Oh, I forgot yesterday, maybe it wasn’t yet clear in my mind and I needed some more dig and headscraping on laws and funds to have it more vivid. Our government is trying to protect Italians from harming themselves by not subscribing an integrative pension fund. This is for sure a laudable intention – I warn you, if you want to survive the 3rd age, you have to put aside some money.
The problem is that this strongly contrast with the current fund schemes that offer several lines of investment with different aggressiveness and features. In other words the money that the government forces you to put aside to grant a wealthy old age are allowed to go into the slot machine of the financial trades and you could end with empty hands even emptier than if you had put money in the mattress. The law requires only the most conservative line to grant the sum you put into (that is 0% interest, you are nonetheless wasting money in taxes and losing power of purchasing because of the inflation). The law set the TFR interest rate as a goal, not as a requirement for the most conservative line. Nothing happens if the goal is not reached.
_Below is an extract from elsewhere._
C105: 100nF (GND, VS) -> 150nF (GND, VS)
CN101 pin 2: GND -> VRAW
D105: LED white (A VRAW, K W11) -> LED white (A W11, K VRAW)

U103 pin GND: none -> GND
Even worse the law allows to chose more aggressive investment that could bring higher positive rates or dragging you into losing money, maybe helping fund managers interests but going against the noble goal to avoid social problems when the current working class will reach the retirement age.
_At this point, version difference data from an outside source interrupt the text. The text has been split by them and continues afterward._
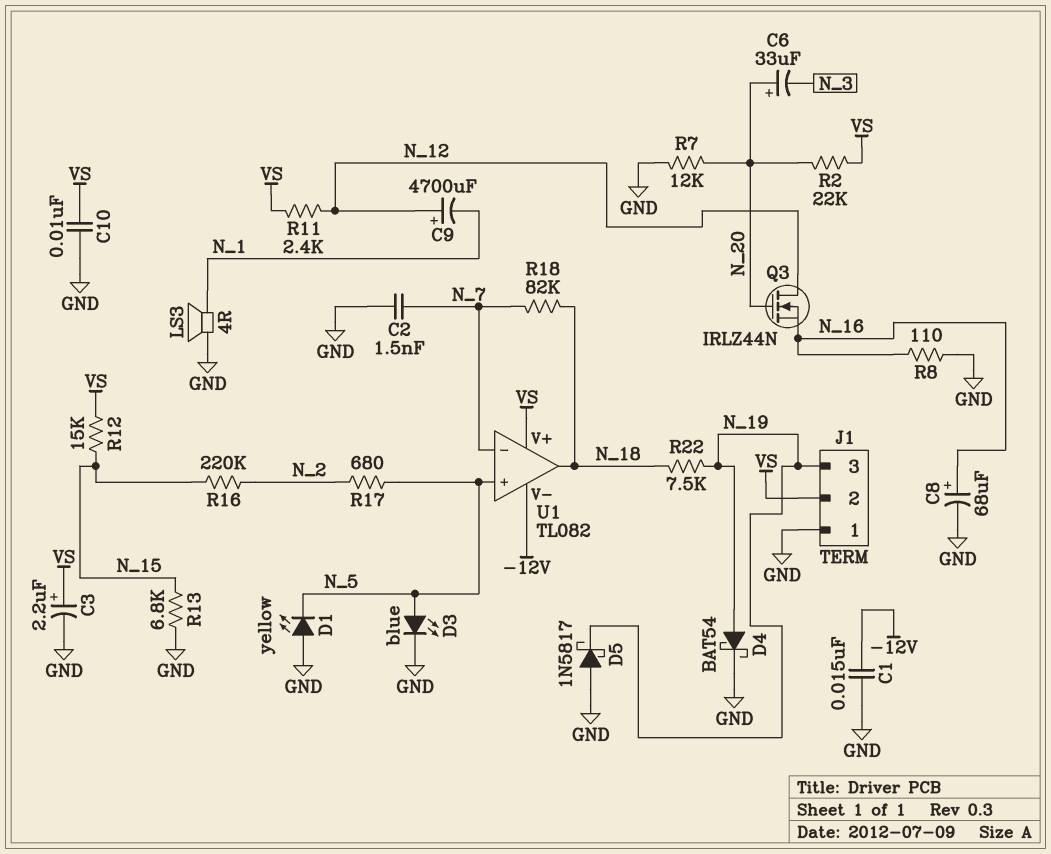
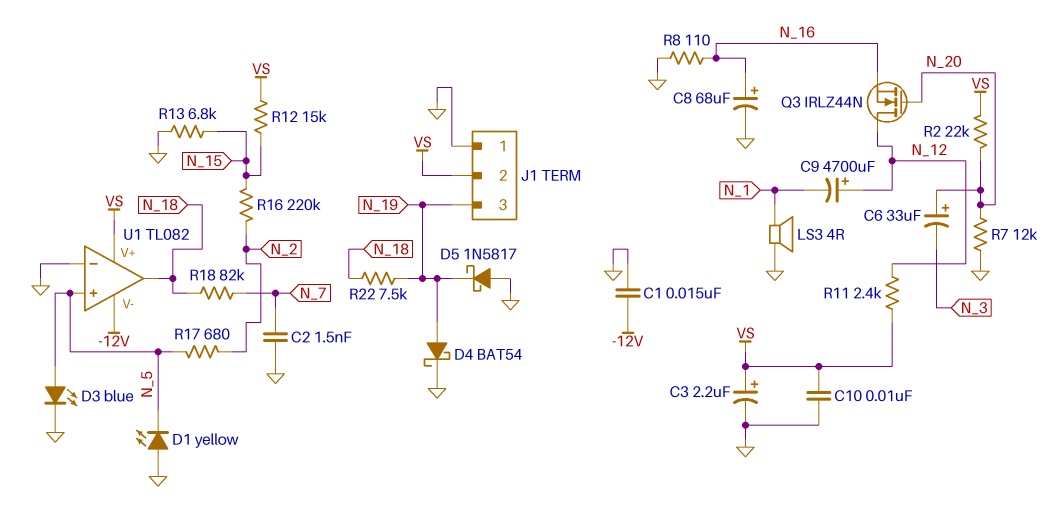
U1 pin in-: N_7 -> GND

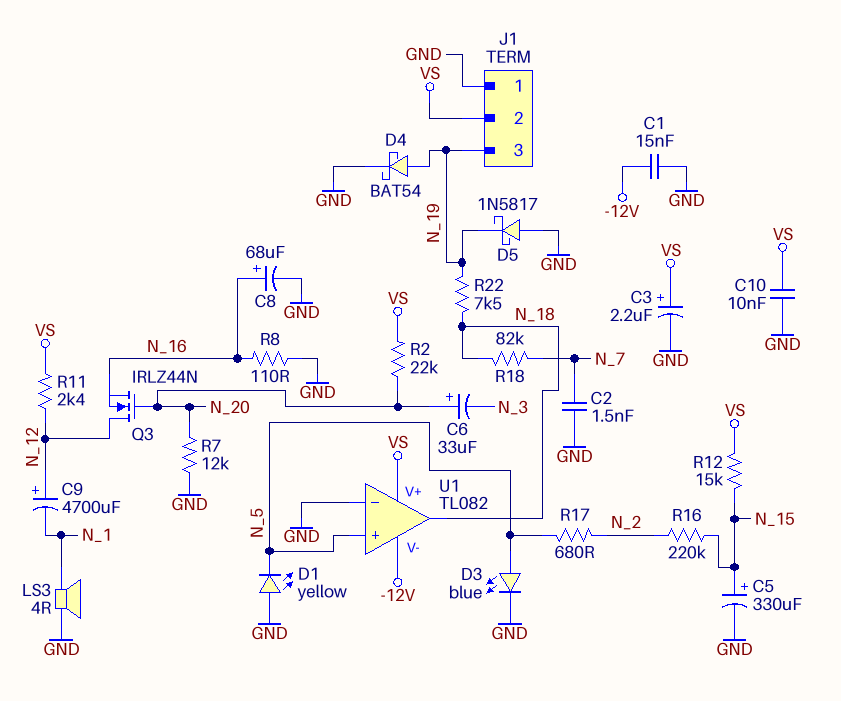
C5: none -> 330uF (plus N_15, minus GND)
R13: 6.8k (GND, N_15) -> none

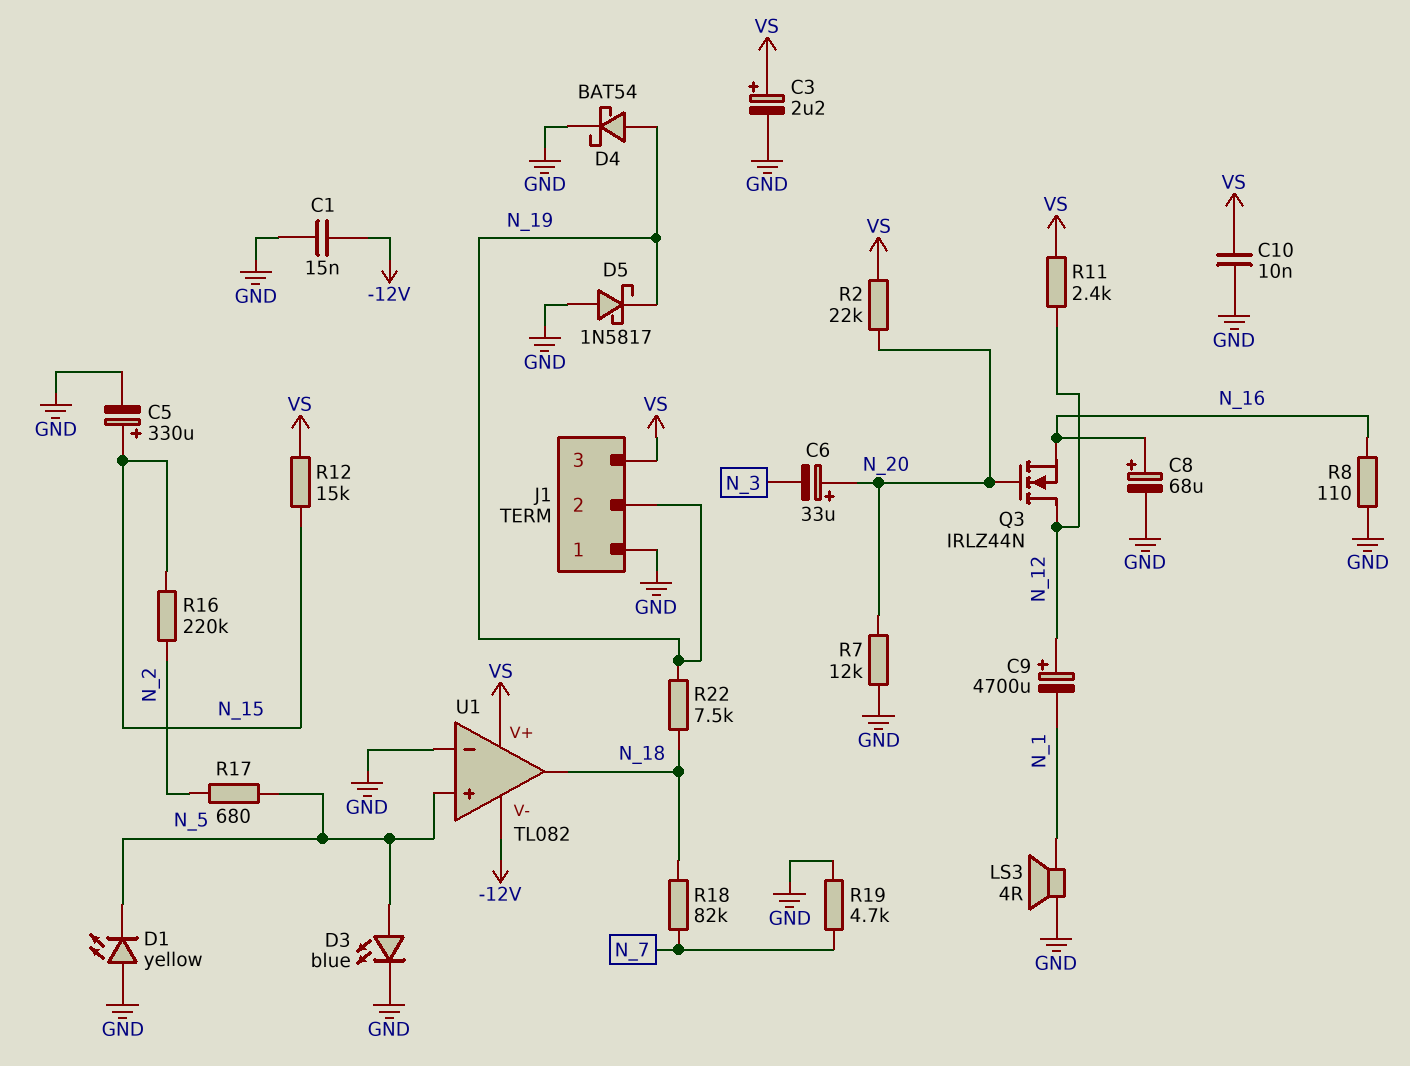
C2: 1.5nF (GND, N_7) -> none
J1 pin 2: VS -> N_19
J1 pin 3: N_19 -> VS
R19: none -> 4.7k (GND, N_7)

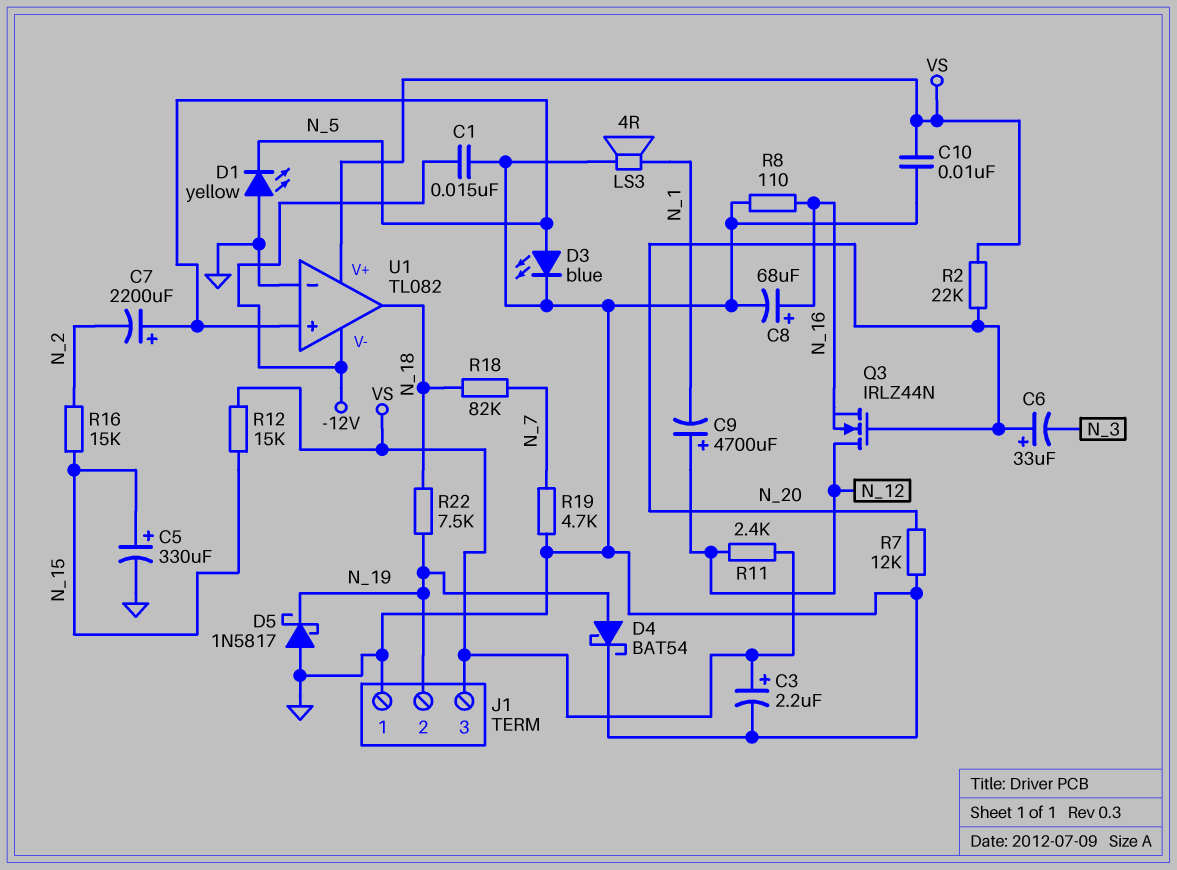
C7: none -> 2200uF (plus N_5, minus N_2)
R16: 220k (N_2, N_15) -> 15k (N_2, N_15)
R17: 680 (N_2, N_5) -> none

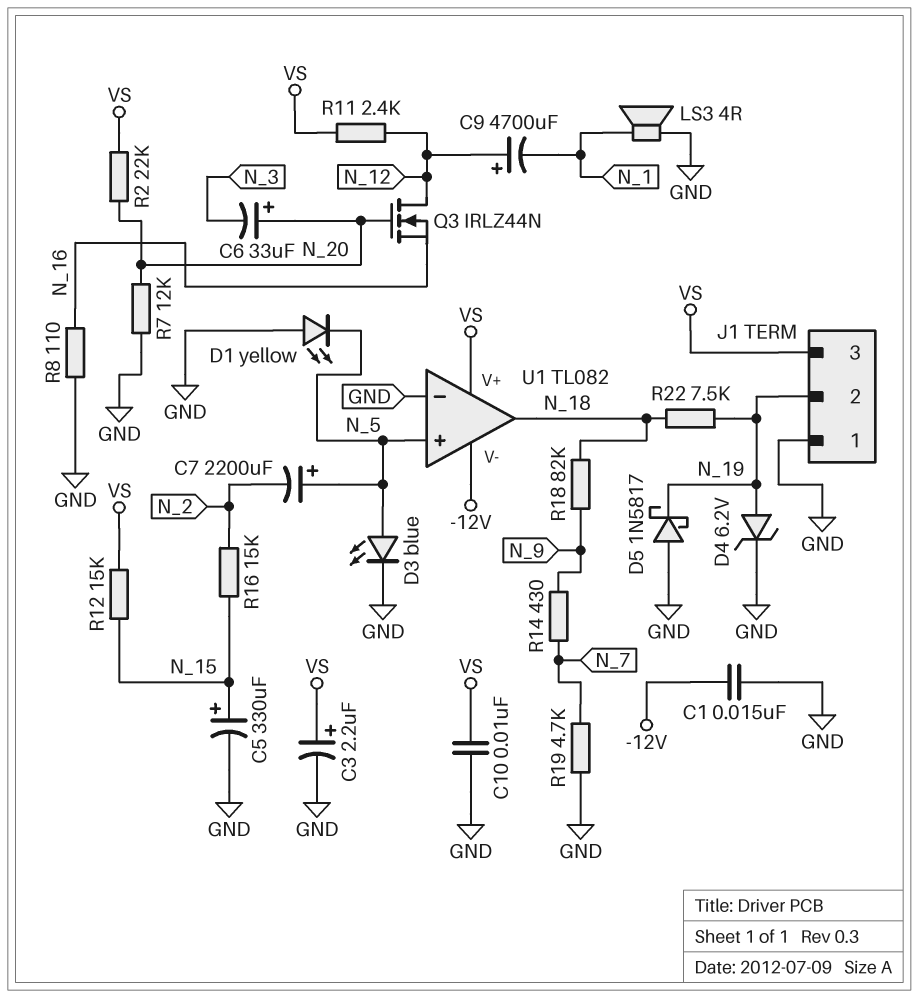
C8: 68uF (plus N_16, minus GND) -> none
D4: schottky BAT54 (A N_19, K GND) -> zener 6.2V (A N_19, K GND)
R14: none -> 430 (N_7, N_9)
R18: 82k (N_7, N_18) -> 82k (N_9, N_18)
There is an underlying problem of trust, lacking of trust. If the government wants Italians to trust this new pension form, then the new form must grant everything the old one granted. The law must grant at least the same rate and at least the chance to get all the money at retirement.
After all if everyone is so staunch about the TFR performing worse than the financial fund why don’t they grant the fund to perform at least as bad as the TFR?